[Collected data]
###
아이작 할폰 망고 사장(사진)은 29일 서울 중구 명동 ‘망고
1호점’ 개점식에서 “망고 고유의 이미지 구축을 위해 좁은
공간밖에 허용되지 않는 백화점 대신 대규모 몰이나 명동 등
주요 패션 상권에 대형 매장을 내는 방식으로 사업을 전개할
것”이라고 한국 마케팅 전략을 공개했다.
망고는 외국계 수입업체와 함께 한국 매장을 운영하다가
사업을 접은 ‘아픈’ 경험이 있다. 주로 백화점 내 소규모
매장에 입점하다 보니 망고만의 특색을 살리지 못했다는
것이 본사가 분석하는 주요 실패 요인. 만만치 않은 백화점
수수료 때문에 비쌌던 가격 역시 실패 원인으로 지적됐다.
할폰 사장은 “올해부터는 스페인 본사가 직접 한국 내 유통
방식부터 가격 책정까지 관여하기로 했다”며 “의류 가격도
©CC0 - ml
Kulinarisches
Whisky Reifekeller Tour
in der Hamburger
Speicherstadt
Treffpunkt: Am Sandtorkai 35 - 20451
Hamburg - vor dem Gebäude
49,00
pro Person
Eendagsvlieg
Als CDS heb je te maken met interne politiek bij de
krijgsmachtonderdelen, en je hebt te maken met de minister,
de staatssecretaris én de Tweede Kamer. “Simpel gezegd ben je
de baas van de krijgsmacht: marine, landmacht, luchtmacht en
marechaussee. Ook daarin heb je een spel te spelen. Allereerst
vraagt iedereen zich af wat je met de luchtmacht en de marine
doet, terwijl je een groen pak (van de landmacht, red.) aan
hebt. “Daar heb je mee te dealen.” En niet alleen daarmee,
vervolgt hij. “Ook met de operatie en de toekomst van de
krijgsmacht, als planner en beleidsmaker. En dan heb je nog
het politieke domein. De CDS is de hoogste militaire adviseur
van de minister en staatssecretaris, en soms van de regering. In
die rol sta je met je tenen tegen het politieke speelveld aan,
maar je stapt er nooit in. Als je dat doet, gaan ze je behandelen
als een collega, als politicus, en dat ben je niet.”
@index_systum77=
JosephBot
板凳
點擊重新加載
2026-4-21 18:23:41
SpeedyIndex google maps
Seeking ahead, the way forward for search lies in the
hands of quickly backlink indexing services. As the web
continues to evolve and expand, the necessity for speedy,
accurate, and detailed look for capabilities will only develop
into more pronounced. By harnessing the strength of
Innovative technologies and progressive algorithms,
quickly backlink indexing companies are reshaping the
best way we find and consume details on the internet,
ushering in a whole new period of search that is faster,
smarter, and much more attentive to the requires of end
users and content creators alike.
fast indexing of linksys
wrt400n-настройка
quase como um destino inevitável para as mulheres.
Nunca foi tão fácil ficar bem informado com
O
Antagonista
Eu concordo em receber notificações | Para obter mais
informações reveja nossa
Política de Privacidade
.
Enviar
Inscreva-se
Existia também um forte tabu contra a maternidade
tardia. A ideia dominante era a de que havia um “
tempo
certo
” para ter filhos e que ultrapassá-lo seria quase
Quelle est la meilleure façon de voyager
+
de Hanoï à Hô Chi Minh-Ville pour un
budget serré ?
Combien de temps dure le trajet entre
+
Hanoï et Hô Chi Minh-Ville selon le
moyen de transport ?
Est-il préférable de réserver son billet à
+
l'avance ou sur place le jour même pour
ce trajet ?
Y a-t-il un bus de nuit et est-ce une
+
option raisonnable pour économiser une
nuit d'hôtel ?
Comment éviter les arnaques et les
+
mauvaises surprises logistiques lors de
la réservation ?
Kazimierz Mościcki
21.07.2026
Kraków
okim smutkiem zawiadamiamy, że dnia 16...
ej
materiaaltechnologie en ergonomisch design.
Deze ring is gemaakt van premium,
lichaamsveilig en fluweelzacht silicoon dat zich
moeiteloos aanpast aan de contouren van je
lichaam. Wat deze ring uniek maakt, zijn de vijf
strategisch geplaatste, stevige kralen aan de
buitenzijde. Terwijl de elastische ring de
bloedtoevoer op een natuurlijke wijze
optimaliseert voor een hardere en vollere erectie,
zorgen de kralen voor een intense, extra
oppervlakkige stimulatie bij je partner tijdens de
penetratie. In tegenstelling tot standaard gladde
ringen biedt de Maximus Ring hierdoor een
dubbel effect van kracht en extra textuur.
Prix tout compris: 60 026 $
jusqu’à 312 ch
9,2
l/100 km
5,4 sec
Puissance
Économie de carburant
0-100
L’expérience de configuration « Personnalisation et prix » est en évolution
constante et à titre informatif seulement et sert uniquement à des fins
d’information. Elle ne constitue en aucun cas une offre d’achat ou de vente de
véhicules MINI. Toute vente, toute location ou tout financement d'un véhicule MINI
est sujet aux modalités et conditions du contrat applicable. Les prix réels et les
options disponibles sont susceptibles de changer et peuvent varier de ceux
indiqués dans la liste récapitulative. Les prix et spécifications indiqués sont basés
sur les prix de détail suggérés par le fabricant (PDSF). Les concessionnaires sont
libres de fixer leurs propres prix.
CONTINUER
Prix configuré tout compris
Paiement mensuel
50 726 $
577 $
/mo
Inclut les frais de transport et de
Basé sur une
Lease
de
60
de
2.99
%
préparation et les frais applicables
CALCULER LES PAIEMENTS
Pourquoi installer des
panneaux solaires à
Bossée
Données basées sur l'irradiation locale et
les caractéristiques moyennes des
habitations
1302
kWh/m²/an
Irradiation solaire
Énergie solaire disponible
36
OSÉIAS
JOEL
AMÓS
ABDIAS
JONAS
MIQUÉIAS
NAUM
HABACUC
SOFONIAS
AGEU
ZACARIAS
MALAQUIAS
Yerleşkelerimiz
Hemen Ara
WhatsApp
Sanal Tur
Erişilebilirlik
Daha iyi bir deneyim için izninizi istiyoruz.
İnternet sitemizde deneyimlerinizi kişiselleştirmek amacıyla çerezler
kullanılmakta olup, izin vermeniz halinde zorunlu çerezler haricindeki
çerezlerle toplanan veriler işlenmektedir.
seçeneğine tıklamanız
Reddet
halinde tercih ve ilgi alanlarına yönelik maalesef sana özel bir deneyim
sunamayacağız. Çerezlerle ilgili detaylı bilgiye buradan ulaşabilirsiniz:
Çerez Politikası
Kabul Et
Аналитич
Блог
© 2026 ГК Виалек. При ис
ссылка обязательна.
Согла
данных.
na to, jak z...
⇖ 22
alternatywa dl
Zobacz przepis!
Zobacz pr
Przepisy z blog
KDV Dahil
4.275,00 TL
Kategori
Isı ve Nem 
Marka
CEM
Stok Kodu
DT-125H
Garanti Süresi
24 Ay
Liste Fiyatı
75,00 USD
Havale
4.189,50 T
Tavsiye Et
###
| Your task |
Find the lines above that contain the word "minister" and copy each one.

| Output for this exercise |
krijgsmachtonderdelen, en je hebt te maken met de minister,
van de minister en staatssecretaris, en soms van de regering. In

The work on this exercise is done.